NBL y'all are going to shred more rears than I did on my RZ500, and my interest goes back to '84 when I put street tires on my '79YZ LMAO. That got me busted.
So - Metzelers are the shiznit. Period. (for me)
I ran a season of Sportsman on Pirelli Scorpions and loved it - bar-scraping stuck, decent cleaning coming out of the dirt, good street wear.
THESE have a cool feel, but break away fast, though are predictable on the street and slide.
Shinko's feel greasy when you push them, but once off they slide well and are cheap fun Friday night rears. I've put a streetbike into 2-wheel drift on Shinkos, scary shit that.
Anything Continental is going to be good for its *intended purpose* - they've been in the game too long to build crap.
Bridgestone tires scare me after I've seen a bunch chunk out a few years back, apparently better now, but bad images.

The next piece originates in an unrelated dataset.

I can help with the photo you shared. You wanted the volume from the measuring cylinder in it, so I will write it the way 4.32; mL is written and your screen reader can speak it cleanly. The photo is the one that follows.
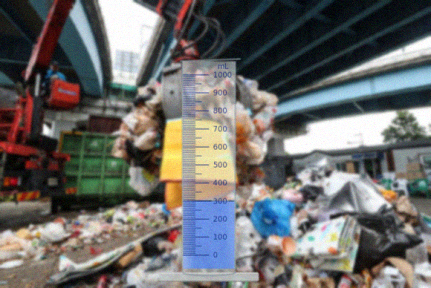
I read 300; mL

I hope my fellow 'tards don't think you will warm tires to track temps outside of Death Valley, since on a lap you cool of in the dirt section alone (hint hint) running race weight skins.
I tend to try to fit tires to the individual, not so much the bike or the brand.
I would aim, if you think this way, for 600-class intent, as the carcass of the tires meant for sport touring / adventure are really stiff and have crap feel in general - though tough commuter rubber (gravel, glass, construction, accident debris) city guys know what I mean.
LMK if any of this bothers you, please. And - there's a ton of world-class 600-class supersport rubber to choose from, and most of it will do more than you will ask of it, if it's at the right pressure, on the right rim.